**Work to complete**: The records must be repeated exactly and in their entirety.
##############################
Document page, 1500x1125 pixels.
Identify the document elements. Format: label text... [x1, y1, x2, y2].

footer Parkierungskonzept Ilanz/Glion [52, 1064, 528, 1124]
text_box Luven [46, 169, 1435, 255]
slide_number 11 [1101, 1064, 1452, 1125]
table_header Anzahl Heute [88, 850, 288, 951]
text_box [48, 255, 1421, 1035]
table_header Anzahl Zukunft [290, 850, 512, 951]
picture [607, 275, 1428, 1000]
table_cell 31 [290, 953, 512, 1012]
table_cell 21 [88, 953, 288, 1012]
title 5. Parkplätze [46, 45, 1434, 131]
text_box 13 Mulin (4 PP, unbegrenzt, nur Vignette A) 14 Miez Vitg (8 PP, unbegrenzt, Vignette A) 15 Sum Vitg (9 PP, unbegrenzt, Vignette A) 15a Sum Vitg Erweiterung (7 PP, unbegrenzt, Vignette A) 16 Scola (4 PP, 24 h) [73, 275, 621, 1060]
##############################
**Output of the exercise**:
Document page, 1500x1125 pixels.
Identify the document elements. Format: label text... [x1, y1, x2, y2].

footer Parkierungskonzept Ilanz/Glion [52, 1064, 528, 1124]
text_box Luven [46, 169, 1435, 255]
slide_number 11 [1101, 1064, 1452, 1125]
table_header Anzahl Heute [88, 850, 288, 951]
text_box [48, 255, 1421, 1035]
table_header Anzahl Zukunft [290, 850, 512, 951]
picture [607, 275, 1428, 1000]
table_cell 31 [290, 953, 512, 1012]
table_cell 21 [88, 953, 288, 1012]
title 5. Parkplätze [46, 45, 1434, 131]
text_box 13 Mulin (4 PP, unbegrenzt, nur Vignette A) 14 Miez Vitg (8 PP, unbegrenzt, Vignette A) 15 Sum Vitg (9 PP, unbegrenzt, Vignette A) 15a Sum Vitg Erweiterung (7 PP, unbegrenzt, Vignette A) 16 Scola (4 PP, 24 h) [73, 275, 621, 1060]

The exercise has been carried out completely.